Content starts

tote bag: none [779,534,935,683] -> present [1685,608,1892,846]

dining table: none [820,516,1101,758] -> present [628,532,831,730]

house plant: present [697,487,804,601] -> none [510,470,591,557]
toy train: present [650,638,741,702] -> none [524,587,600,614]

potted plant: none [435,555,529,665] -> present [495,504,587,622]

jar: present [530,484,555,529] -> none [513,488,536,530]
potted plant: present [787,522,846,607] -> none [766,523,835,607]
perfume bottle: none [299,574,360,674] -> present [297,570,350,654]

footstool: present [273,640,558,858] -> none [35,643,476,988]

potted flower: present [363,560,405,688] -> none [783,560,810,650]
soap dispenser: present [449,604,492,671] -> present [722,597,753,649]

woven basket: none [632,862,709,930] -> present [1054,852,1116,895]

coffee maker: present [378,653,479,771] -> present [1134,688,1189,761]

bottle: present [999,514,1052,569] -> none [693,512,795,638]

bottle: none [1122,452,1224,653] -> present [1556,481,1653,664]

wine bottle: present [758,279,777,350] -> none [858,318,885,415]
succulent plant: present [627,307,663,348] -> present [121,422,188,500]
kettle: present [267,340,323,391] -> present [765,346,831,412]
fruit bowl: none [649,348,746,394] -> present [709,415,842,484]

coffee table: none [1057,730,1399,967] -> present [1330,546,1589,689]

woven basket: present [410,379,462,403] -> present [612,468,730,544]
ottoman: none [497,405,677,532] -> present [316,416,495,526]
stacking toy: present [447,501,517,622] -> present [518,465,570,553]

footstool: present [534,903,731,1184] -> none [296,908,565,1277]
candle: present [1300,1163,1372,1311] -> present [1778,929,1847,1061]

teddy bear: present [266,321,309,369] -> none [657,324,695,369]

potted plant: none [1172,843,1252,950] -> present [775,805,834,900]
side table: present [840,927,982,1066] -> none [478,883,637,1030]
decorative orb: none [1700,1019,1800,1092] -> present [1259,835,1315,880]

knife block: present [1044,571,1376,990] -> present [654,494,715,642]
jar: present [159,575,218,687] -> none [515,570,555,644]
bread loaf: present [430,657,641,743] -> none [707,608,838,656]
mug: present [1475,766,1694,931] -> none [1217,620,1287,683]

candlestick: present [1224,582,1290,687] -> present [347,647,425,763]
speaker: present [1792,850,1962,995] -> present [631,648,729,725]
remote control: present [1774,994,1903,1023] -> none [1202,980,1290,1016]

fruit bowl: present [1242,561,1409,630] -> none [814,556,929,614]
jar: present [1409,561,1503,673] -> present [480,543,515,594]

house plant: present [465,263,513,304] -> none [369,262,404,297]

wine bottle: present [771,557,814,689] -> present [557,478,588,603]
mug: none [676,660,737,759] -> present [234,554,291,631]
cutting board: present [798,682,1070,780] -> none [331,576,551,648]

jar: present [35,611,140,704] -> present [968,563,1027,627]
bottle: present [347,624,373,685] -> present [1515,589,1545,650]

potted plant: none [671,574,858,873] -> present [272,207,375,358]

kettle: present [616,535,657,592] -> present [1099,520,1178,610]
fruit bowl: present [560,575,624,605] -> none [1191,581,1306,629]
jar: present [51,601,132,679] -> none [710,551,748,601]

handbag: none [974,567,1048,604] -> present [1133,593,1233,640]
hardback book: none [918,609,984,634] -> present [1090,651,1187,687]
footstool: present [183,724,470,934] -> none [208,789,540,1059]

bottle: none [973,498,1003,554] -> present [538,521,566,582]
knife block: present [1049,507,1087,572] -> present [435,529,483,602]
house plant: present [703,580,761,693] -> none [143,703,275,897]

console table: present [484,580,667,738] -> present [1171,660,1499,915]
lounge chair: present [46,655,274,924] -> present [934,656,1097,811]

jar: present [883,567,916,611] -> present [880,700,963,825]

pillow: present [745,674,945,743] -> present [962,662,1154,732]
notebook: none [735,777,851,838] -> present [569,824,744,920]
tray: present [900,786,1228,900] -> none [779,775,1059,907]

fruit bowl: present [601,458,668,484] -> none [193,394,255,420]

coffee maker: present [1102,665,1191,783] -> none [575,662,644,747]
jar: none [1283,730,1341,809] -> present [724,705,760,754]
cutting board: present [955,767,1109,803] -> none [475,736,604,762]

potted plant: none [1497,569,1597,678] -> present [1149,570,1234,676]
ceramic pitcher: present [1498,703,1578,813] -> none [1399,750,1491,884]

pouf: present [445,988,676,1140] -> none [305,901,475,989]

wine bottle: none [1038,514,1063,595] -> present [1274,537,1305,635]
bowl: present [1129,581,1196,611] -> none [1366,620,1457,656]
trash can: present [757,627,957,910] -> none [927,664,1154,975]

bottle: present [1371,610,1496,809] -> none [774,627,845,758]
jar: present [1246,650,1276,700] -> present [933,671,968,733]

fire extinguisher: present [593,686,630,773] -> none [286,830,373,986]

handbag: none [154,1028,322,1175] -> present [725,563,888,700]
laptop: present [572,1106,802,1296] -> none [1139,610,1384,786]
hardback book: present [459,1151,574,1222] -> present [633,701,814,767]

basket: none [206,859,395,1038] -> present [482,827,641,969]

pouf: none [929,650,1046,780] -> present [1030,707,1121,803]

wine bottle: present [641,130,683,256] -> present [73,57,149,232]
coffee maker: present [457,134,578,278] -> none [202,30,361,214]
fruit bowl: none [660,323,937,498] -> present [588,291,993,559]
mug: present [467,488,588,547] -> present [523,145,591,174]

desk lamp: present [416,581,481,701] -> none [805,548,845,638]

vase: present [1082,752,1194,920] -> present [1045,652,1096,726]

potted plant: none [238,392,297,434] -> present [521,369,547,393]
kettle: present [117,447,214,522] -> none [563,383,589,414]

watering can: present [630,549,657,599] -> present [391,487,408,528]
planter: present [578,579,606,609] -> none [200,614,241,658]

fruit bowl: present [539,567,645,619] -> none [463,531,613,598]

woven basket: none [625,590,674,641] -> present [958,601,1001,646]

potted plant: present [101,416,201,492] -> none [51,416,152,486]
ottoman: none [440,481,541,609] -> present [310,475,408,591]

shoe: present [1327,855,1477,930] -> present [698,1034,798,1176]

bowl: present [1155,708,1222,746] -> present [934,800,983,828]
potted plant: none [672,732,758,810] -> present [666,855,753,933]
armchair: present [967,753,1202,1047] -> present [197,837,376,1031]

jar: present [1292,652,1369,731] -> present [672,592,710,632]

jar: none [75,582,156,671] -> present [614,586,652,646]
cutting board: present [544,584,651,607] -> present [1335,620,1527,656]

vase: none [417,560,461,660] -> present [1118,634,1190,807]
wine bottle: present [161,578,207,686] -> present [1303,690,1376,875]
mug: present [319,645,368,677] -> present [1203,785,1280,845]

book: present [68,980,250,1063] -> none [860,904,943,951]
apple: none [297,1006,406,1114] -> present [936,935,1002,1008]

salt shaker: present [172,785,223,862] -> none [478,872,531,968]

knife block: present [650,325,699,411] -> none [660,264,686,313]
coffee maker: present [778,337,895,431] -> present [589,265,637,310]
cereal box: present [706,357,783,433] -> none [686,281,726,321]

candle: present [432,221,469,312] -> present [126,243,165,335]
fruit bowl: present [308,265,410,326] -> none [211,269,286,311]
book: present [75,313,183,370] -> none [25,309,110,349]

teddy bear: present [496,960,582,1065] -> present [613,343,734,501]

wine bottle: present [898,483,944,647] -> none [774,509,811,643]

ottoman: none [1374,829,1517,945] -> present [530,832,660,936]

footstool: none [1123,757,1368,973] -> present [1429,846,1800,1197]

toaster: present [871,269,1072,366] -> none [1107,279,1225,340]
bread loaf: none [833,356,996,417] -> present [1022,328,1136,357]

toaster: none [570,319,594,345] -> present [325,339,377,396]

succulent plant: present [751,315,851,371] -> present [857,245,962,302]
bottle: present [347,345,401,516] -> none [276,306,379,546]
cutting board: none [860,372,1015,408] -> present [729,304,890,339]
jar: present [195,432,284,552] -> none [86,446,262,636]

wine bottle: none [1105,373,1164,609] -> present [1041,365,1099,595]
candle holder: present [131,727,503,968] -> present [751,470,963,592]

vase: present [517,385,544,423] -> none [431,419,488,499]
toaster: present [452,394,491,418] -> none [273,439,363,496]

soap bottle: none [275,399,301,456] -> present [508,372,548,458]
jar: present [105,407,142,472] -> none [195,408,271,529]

Content ends

■ Directions for this task: Up to and including the line that holds "jar: present [159,575,218,687]", reproduce the records above exactly from their first line, and give nothing else.

■ Problem solution:
tote bag: none [779,534,935,683] -> present [1685,608,1892,846]

dining table: none [820,516,1101,758] -> present [628,532,831,730]

house plant: present [697,487,804,601] -> none [510,470,591,557]
toy train: present [650,638,741,702] -> none [524,587,600,614]

potted plant: none [435,555,529,665] -> present [495,504,587,622]

jar: present [530,484,555,529] -> none [513,488,536,530]
potted plant: present [787,522,846,607] -> none [766,523,835,607]
perfume bottle: none [299,574,360,674] -> present [297,570,350,654]

footstool: present [273,640,558,858] -> none [35,643,476,988]

potted flower: present [363,560,405,688] -> none [783,560,810,650]
soap dispenser: present [449,604,492,671] -> present [722,597,753,649]

woven basket: none [632,862,709,930] -> present [1054,852,1116,895]

coffee maker: present [378,653,479,771] -> present [1134,688,1189,761]

bottle: present [999,514,1052,569] -> none [693,512,795,638]

bottle: none [1122,452,1224,653] -> present [1556,481,1653,664]

wine bottle: present [758,279,777,350] -> none [858,318,885,415]
succulent plant: present [627,307,663,348] -> present [121,422,188,500]
kettle: present [267,340,323,391] -> present [765,346,831,412]
fruit bowl: none [649,348,746,394] -> present [709,415,842,484]

coffee table: none [1057,730,1399,967] -> present [1330,546,1589,689]

woven basket: present [410,379,462,403] -> present [612,468,730,544]
ottoman: none [497,405,677,532] -> present [316,416,495,526]
stacking toy: present [447,501,517,622] -> present [518,465,570,553]

footstool: present [534,903,731,1184] -> none [296,908,565,1277]
candle: present [1300,1163,1372,1311] -> present [1778,929,1847,1061]

teddy bear: present [266,321,309,369] -> none [657,324,695,369]

potted plant: none [1172,843,1252,950] -> present [775,805,834,900]
side table: present [840,927,982,1066] -> none [478,883,637,1030]
decorative orb: none [1700,1019,1800,1092] -> present [1259,835,1315,880]

knife block: present [1044,571,1376,990] -> present [654,494,715,642]
jar: present [159,575,218,687] -> none [515,570,555,644]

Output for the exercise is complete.